-- Task requirements --
Retype, word for word, the stretch of the comment thread below from "But golly, Mr." through "the Magick Line.".

-- Selected passage --
************
Pffffff! Hahahaha! Riiight. That would SO TOTALLY HAPPEN!
But golly, Mr. Troll, wouldn’t that be Socialist Marxist Communist Big Government trampling on the Free Market’s rights to make money?
Then he keeps posting! Too fun!
“No further terrorist attacks have occured on American soil in 7 years”
Dead Americans don’t count unless they were on this side of the Magick Line.
” and Afghanistan and Iraq have been liberated and now have democraticly elected governements”
Granted they’re useless puppet governments who sit back and suckle off the American taxpayers, but we’re pretty sure that one day they’ll get bored of that and starting walking and talking on their own. Seriously, any day now.
I could also point out that the democratically elected governments in the Middle East have actually gotten more fundamentalist and anti-American, but that might make your brain hurt to have to think something with more depth then, “Bad. Good.”
“and thousands of terrorists have been either killed or captured.”
But so have thousands of Americans… oh, right. See above.
… and when every single act of violence perpetrated by a brown person since 9/11/01 has been attributed to Teh Mooslims? Most notably Seung-Hui Cho. Remember Pammy’s little jihadette against him?
R, dude, I’m totally on your side. I’m sorry I didn’t make it more obvious.
The only three Republican candidates who supported this position were Duncan Hunter, Tom Tancredo and Ron Paul all three of which unfortunately lost the Republican primary.
so they were too stupid even for Republicans. Right.
************
-- Extracted information --
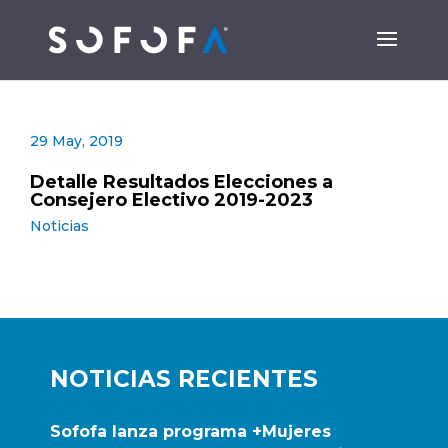
29 May, 2019
Detalle Resultados Elecciones a
Consejero Electivo 2019-2023
Noticias
NOTICIAS RECIENTES
Sofofa lanza programa +Mujeres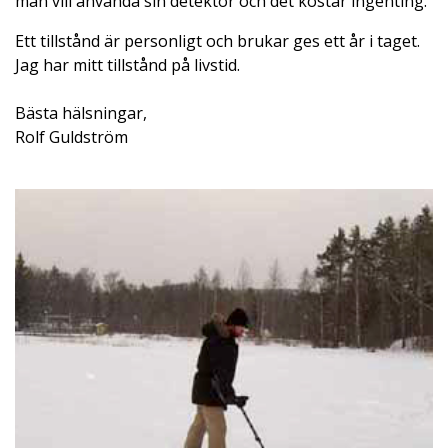
man vill använda sin detektor och det kostar ingenting.
Ett tillstånd är personligt och brukar ges ett år i taget.
Jag har mitt tillstånd på livstid.
Bästa hälsningar,
Rolf Guldström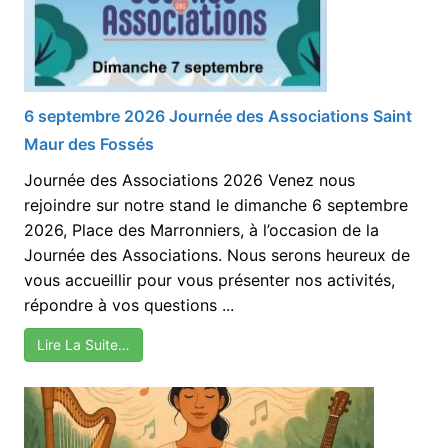
6 septembre 2026 Journée des Associations Saint
Maur des Fossés
Journée des Associations 2026 Venez nous
rejoindre sur notre stand le dimanche 6 septembre
2026, Place des Marronniers, à l’occasion de la
Journée des Associations. Nous serons heureux de
vous accueillir pour vous présenter nos activités,
répondre à vos questions ...
Lire La Suite…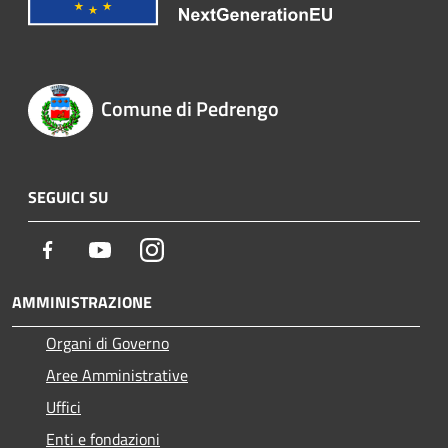
Comune di Pedrengo
SEGUICI SU
Facebook
Youtube
Instagram
AMMINISTRAZIONE
Organi di Governo
Aree Amministrative
Uffici
Enti e fondazioni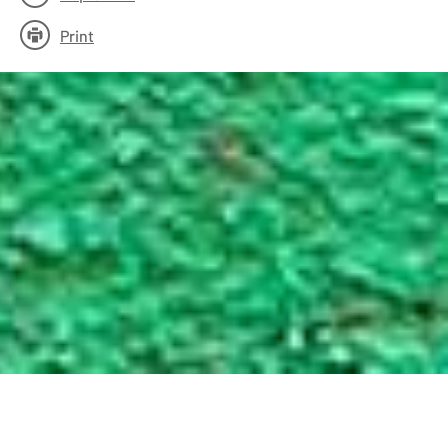
Print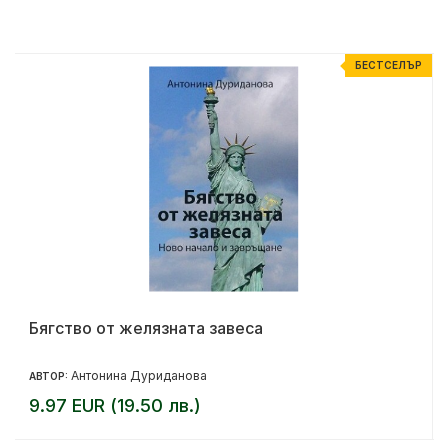
Р
БЕСТСЕЛЪР
Бягство от желязната завеса
Антонина Дуриданова
АВТОР:
9.97 EUR (19.50 лв.)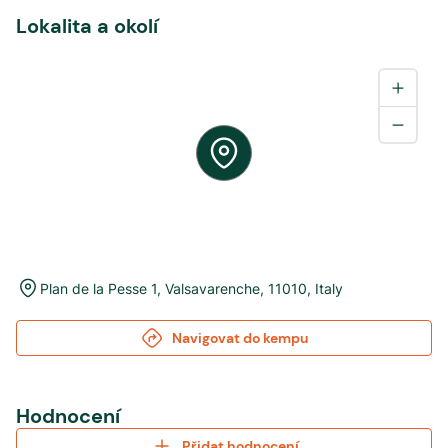
Lokalita a okolí
Plan de la Pesse 1
,
Valsavarenche
,
11010
,
Italy
Navigovat do kempu
Hodnocení
Přidat hodnocení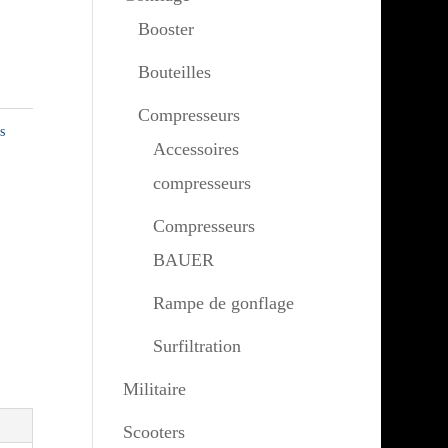
Booster
Bouteilles
Compresseurs
s
Accessoires
compresseurs
Compresseurs
BAUER
Rampe de gonflage
Surfiltration
Militaire
Scooters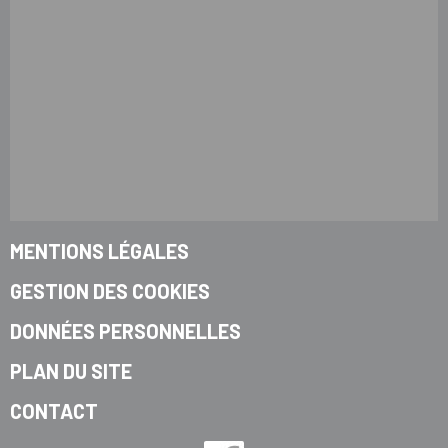
MENTIONS LÉGALES
GESTION DES COOKIES
DONNÉES PERSONNELLES
PLAN DU SITE
CONTACT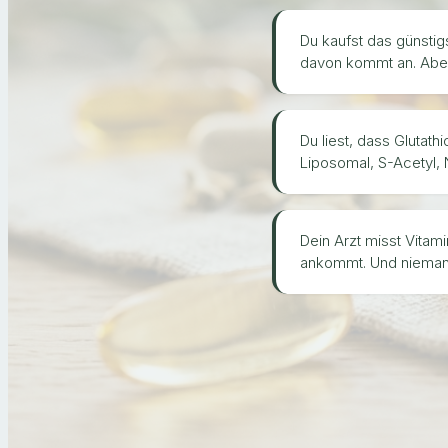
Du kaufst das günsti
davon kommt an. Aber 
Du liest, dass Glutath
Liposomal, S-Acetyl, N
Dein Arzt misst Vitam
ankommt. Und niemand 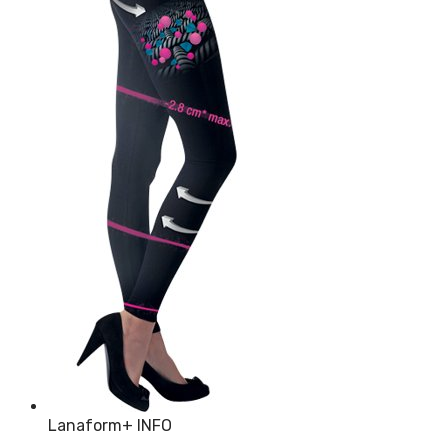
Lanaform
+ INFO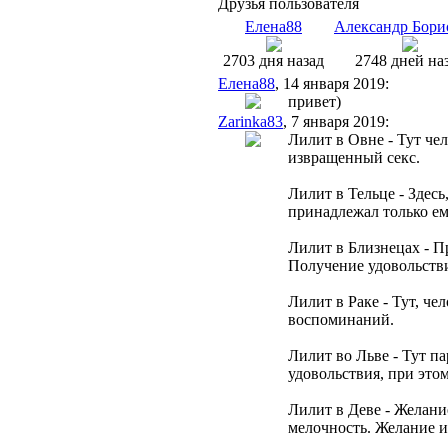
Друзья пользователя
Елена88
Александр Бори
2703 дня назад
2748 дней на
Елена88
, 14 января 2019:
привет)
Zarinka83
, 7 января 2019:
Лилит в Овне - Тут че
извращенный секс.
Лилит в Тельце - Здесь
принадлежал только ем
Лилит в Близнецах - П
Получение удовольствия
Лилит в Раке - Тут, че
воспоминаний.
Лилит во Льве - Тут п
удовольствия, при это
Лилит в Деве - Желани
мелочность. Желание и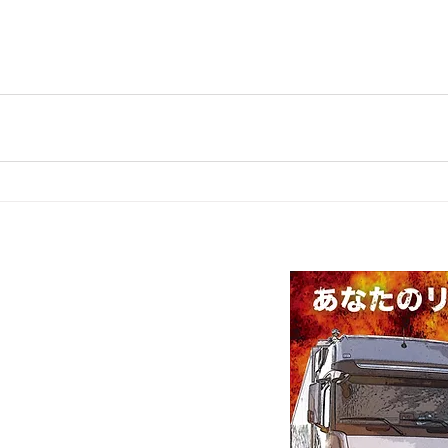
ART
美酒町2丁目44-1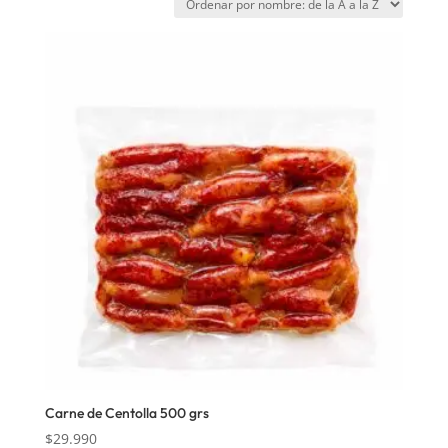
Carne de Centolla 500 grs
$
29.990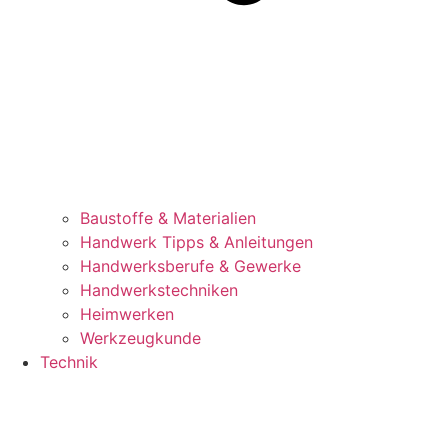
Baustoffe & Materialien
Handwerk Tipps & Anleitungen
Handwerksberufe & Gewerke
Handwerkstechniken
Heimwerken
Werkzeugkunde
Technik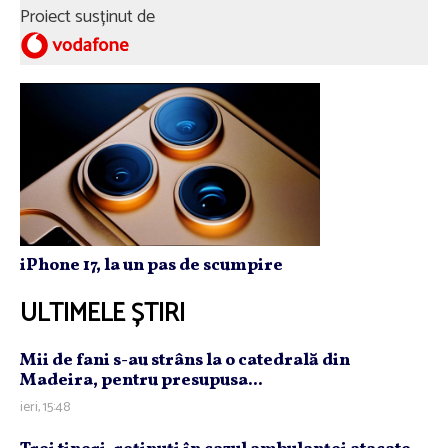
Proiect susținut de
iPhone 17, la un pas de scumpire
ULTIMELE ȘTIRI
Mii de fani s-au strâns la o catedrală din
Madeira, pentru presupusa...
ieri, 15:48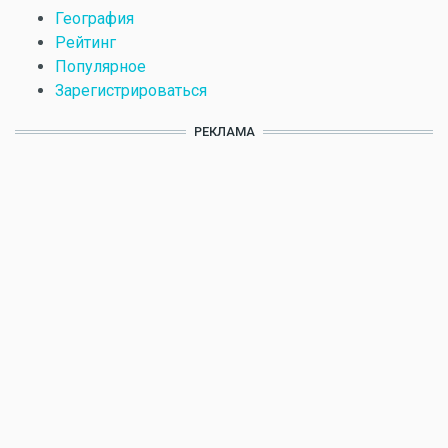
География
Рейтинг
Популярное
Зарегистрироваться
РЕКЛАМА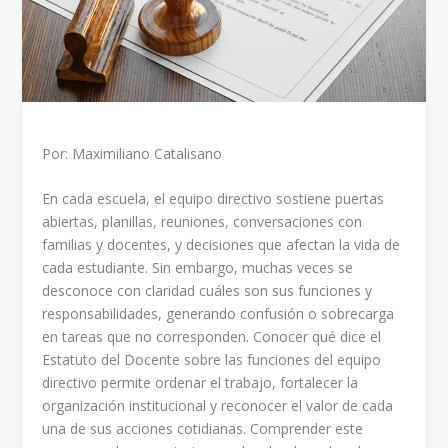
Por: Maximiliano Catalisano
En cada escuela, el equipo directivo sostiene puertas
abiertas, planillas, reuniones, conversaciones con
familias y docentes, y decisiones que afectan la vida de
cada estudiante. Sin embargo, muchas veces se
desconoce con claridad cuáles son sus funciones y
responsabilidades, generando confusión o sobrecarga
en tareas que no corresponden. Conocer qué dice el
Estatuto del Docente sobre las funciones del equipo
directivo permite ordenar el trabajo, fortalecer la
organización institucional y reconocer el valor de cada
una de sus acciones cotidianas. Comprender este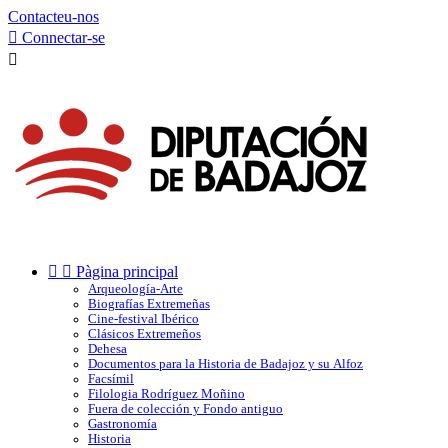
Contacteu-nos

Connectar-se



Pàgina principal
Arqueología-Arte
Biografías Extremeñas
Cine-festival Ibérico
Clásicos Extremeños
Dehesa
Documentos para la Historia de Badajoz y su Alfoz
Facsímil
Filologia Rodríguez Moñino
Fuera de colección y Fondo antiguo
Gastronomía
Historia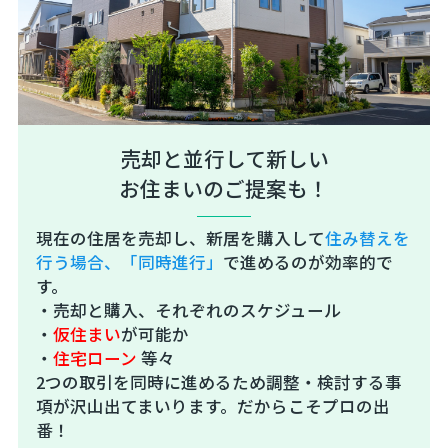
売却と並行して新しい
お住まいのご提案も！
現在の住居を売却し、新居を購入して
住み替えを
行う場合、「同時進行」
で進めるのが効率的で
す。
・売却と購入、それぞれのスケジュール
・
仮住まい
が可能か
・
住宅ローン
等々
2つの取引を同時に進めるため調整・検討する事
項が沢山出てまいります。だからこそプロの出
番！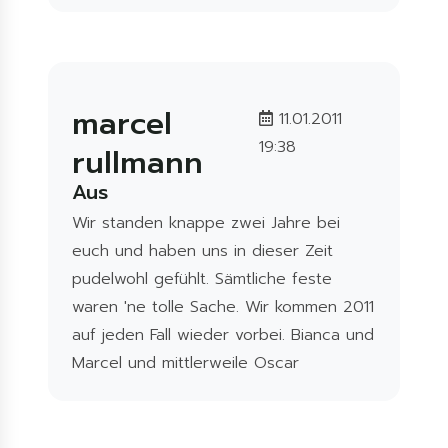
marcel
11.01.2011
19:38
rullmann
Aus
Wir standen knappe zwei Jahre bei
euch und haben uns in dieser Zeit
pudelwohl gefühlt. Sämtliche feste
waren 'ne tolle Sache. Wir kommen 2011
auf jeden Fall wieder vorbei. Bianca und
Marcel und mittlerweile Oscar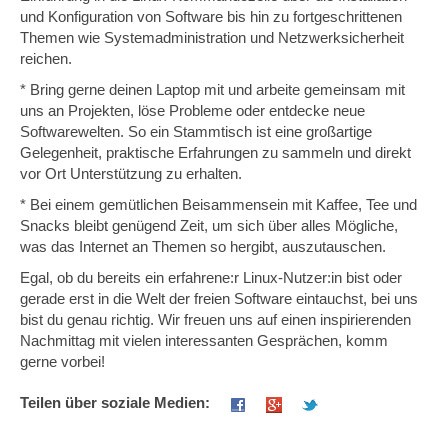
und Konfiguration von Software bis hin zu fortgeschrittenen
Themen wie Systemadministration und Netzwerksicherheit
reichen.
* Bring gerne deinen Laptop mit und arbeite gemeinsam mit
uns an Projekten, löse Probleme oder entdecke neue
Softwarewelten. So ein Stammtisch ist eine großartige
Gelegenheit, praktische Erfahrungen zu sammeln und direkt
vor Ort Unterstützung zu erhalten.
* Bei einem gemütlichen Beisammensein mit Kaffee, Tee und
Snacks bleibt genügend Zeit, um sich über alles Mögliche,
was das Internet an Themen so hergibt, auszutauschen.
Egal, ob du bereits ein erfahrene:r Linux-Nutzer:in bist oder
gerade erst in die Welt der freien Software eintauchst, bei uns
bist du genau richtig. Wir freuen uns auf einen inspirierenden
Nachmittag mit vielen interessanten Gesprächen, komm
gerne vorbei!
Teilen über soziale Medien: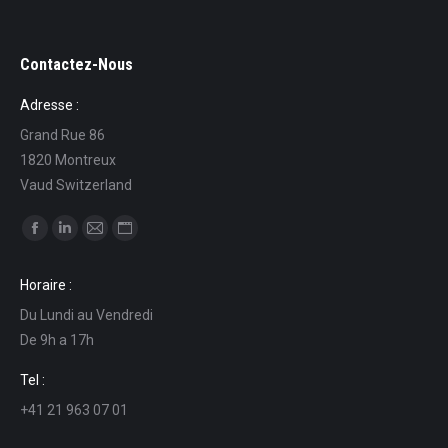
Contactez-Nous
Adresse :
Grand Rue 86
1820 Montreux
Vaud Switzerland
Find us on:
Facebook
Linkedin
Mail
Website
page
page
page
page
Horaire :
opens
opens
opens
opens
Du Lundi au Vendredi
in
in
in
in
De 9h a 17h
new
new
new
new
window
window
window
window
Tel :
+41 21 963 07 01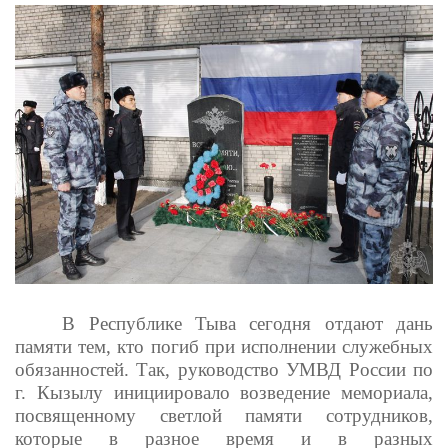
В Республике Тыва сегодня отдают дань
памяти тем, кто погиб при исполнении служебных
обязанностей. Так, руководство УМВД России по
г. Кызылу инициировало возведение мемориала,
посвященному светлой памяти сотрудников,
которые в разное время и в разных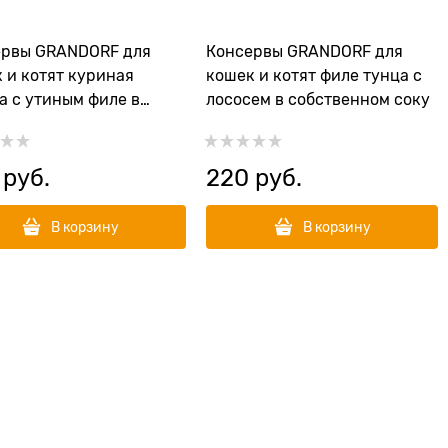
ервы GRANDORF для
Консервы GRANDORF для
 и котят куриная
кошек и котят филе тунца с
а с утиным филе в
лососем в собственном соку
венном соку
 руб.
220
 руб.
В корзину
В корзину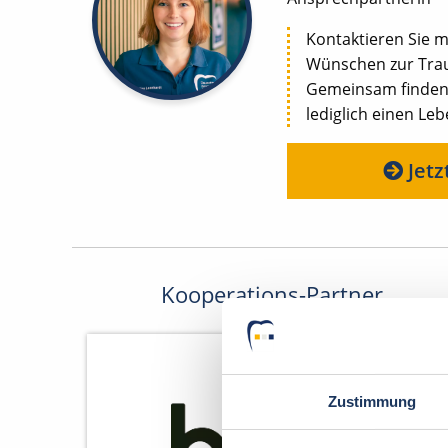
Kontaktieren Sie m
Wünschen zur Trau
Gemeinsam finden w
lediglich einen Le
Jetz
Kooperations-Partner
Zustimmung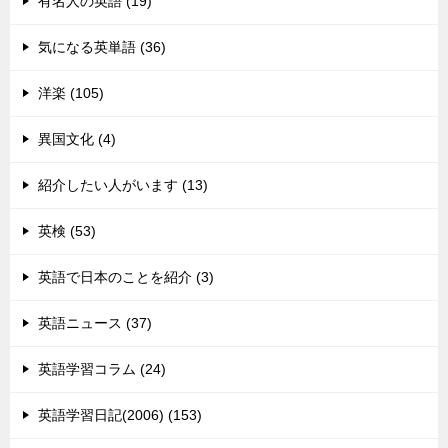
有名人の英語 (19)
気になる英単語 (36)
洋楽 (105)
異国文化 (4)
紹介したい人がいます (13)
英検 (53)
英語で日本のことを紹介 (3)
英語ニュース (37)
英語学習コラム (24)
英語学習日記(2006) (153)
************
-- Written solution --
But golly, Mr. Troll, wouldn’t that be Socialist Marxist Communist Big Government trampling on the Free Market’s rights to make money?
Then he keeps posting! Too fun!
“No further terrorist attacks have occured on American soil in 7 years”
Dead Americans don’t count unless they were on this side of the Magick Line.